I'm a little stumped on how to read the "article.xml", docs. I tried opening them up in my browser. But, apparently that is not the correct way as I'm not viewing them correctly. Any suggestions? Reading and viewing the docs in general?


----------



## sizemj (Sep 30, 2013)

`less` would work. XML though will look like XML. It*'*s a markup language. Man page: http://www.freebsd.org/cgi/man.cgi?query=less&apropos=0&sektion=0&manpath=FreeBSD+9.2-RELEASE&arch=default&format=html


----------



## chessmaster (Sep 30, 2013)

I used `make FORMAT=pdf install clean`, to build the docs with PDF. Still I'm unable to view the XML files in the user documents.


----------



## kpa (Sep 30, 2013)

The .xml files are source files for conversions to different presentation formats, html and pdf for example. View the resulting .pdf or .html files, not the .xml source files.


----------



## wblock@ (Sep 30, 2013)

Yes, the article.xml and book.xml files are source articles that can generate output in several formats.  Most people do not need to build them, but just read the generated HTML or PDF versions on the web page: http://www.freebsd.org/docs/books.html.
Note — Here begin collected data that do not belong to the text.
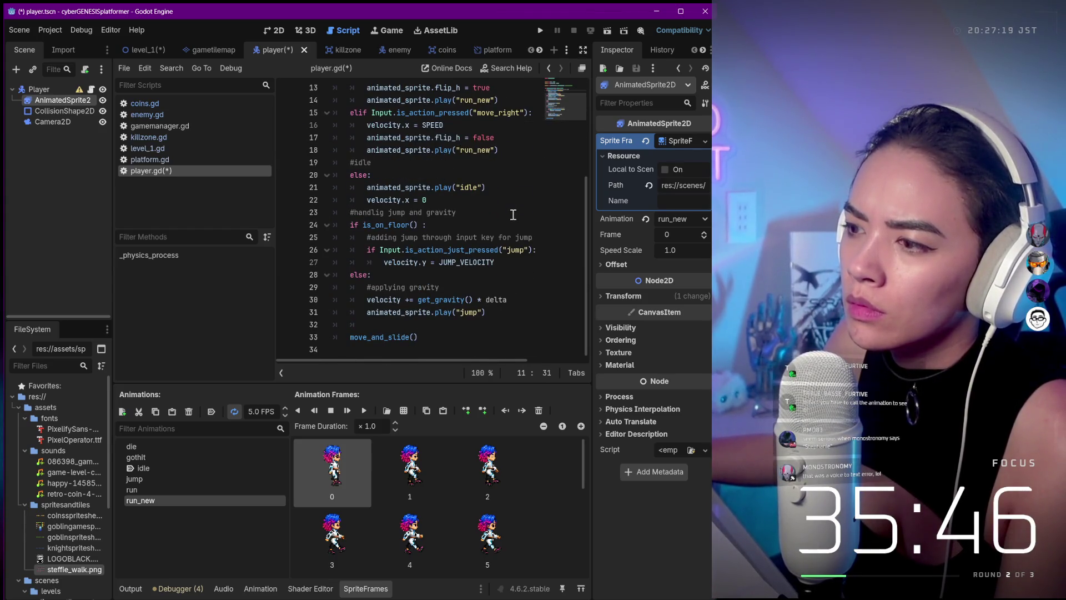
{"action": "scroll", "coordinate": [513, 215], "scroll_direction": "up", "scroll_amount": 2}
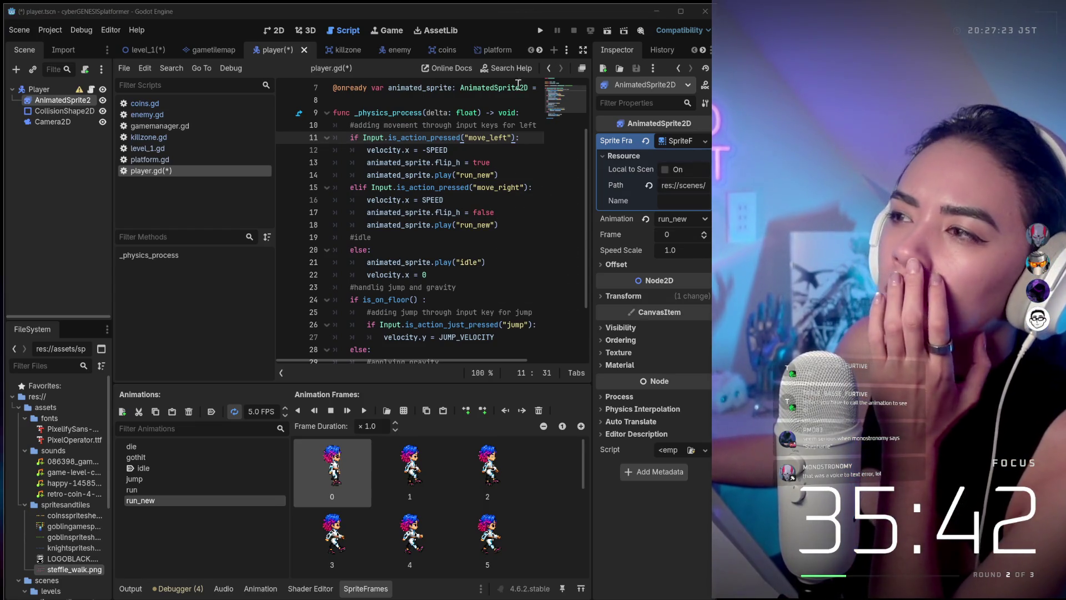
{"action": "left_click", "coordinate": [543, 31]}
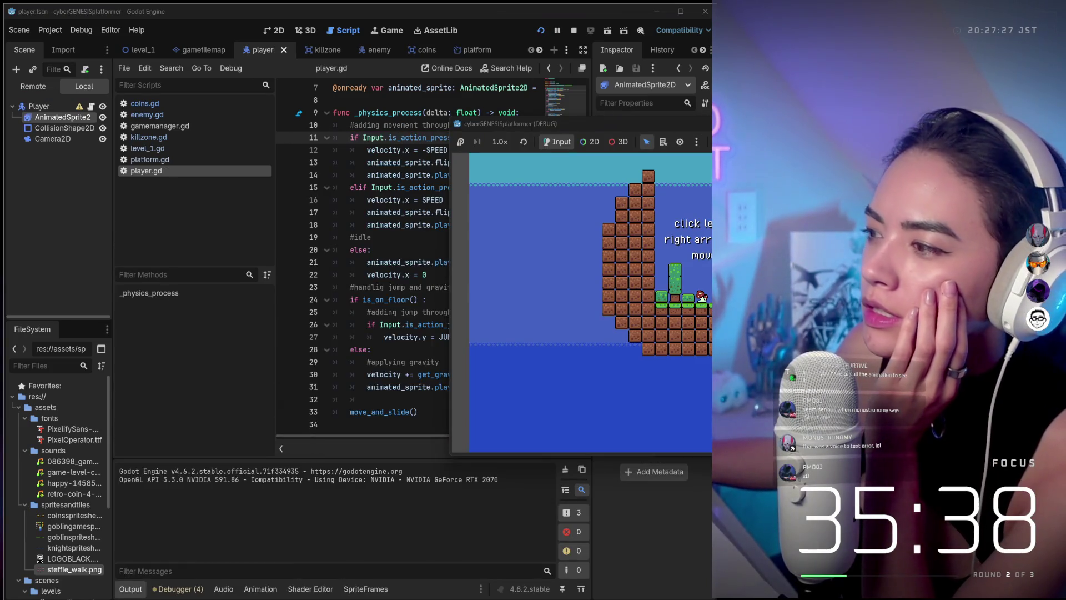
- Move the game window into view and walk the player left and right repeatedly
{"action": "mouse_move", "coordinate": [733, 125]}
{"action": "left_mouse_down"}
{"action": "mouse_move", "coordinate": [542, 115]}
{"action": "mouse_move", "coordinate": [375, 132]}
{"action": "left_mouse_up"}
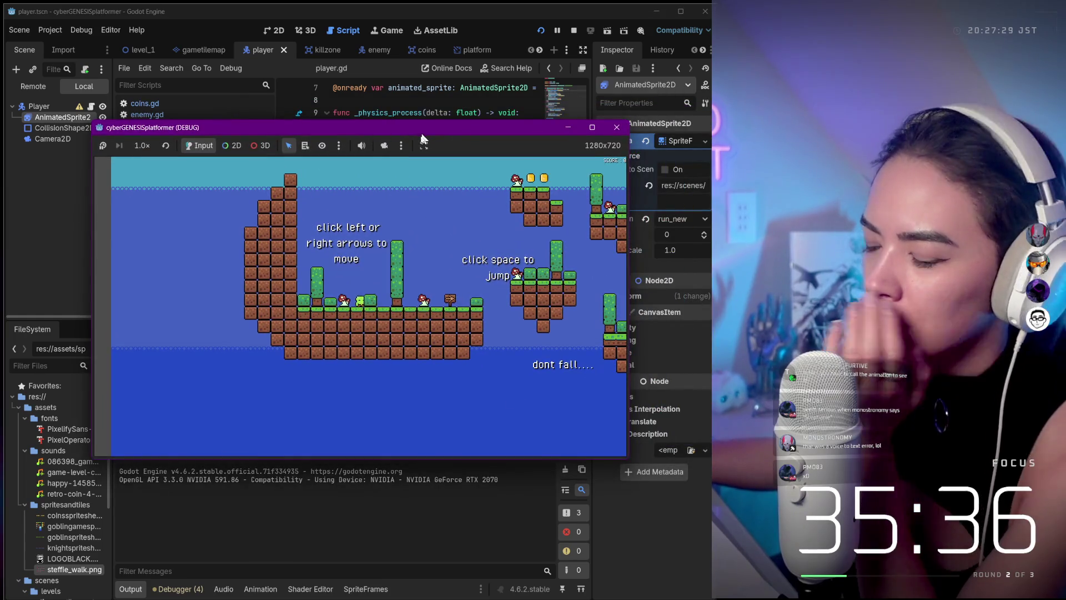
{"action": "key", "text": "Left"}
There is more information about building and editing the documentation in the FreeBSD Documentation Project Primer for New Contributors.


----------



## cpm@ (Oct 1, 2013)

Also check out this extensive online tutorial: Using XSL Formatting Objects.


----------



## chessmaster (Oct 1, 2013)

Thanks for the suggestions! I was able to make due with the following command above. Without the quotes as documented in the handbook.


----------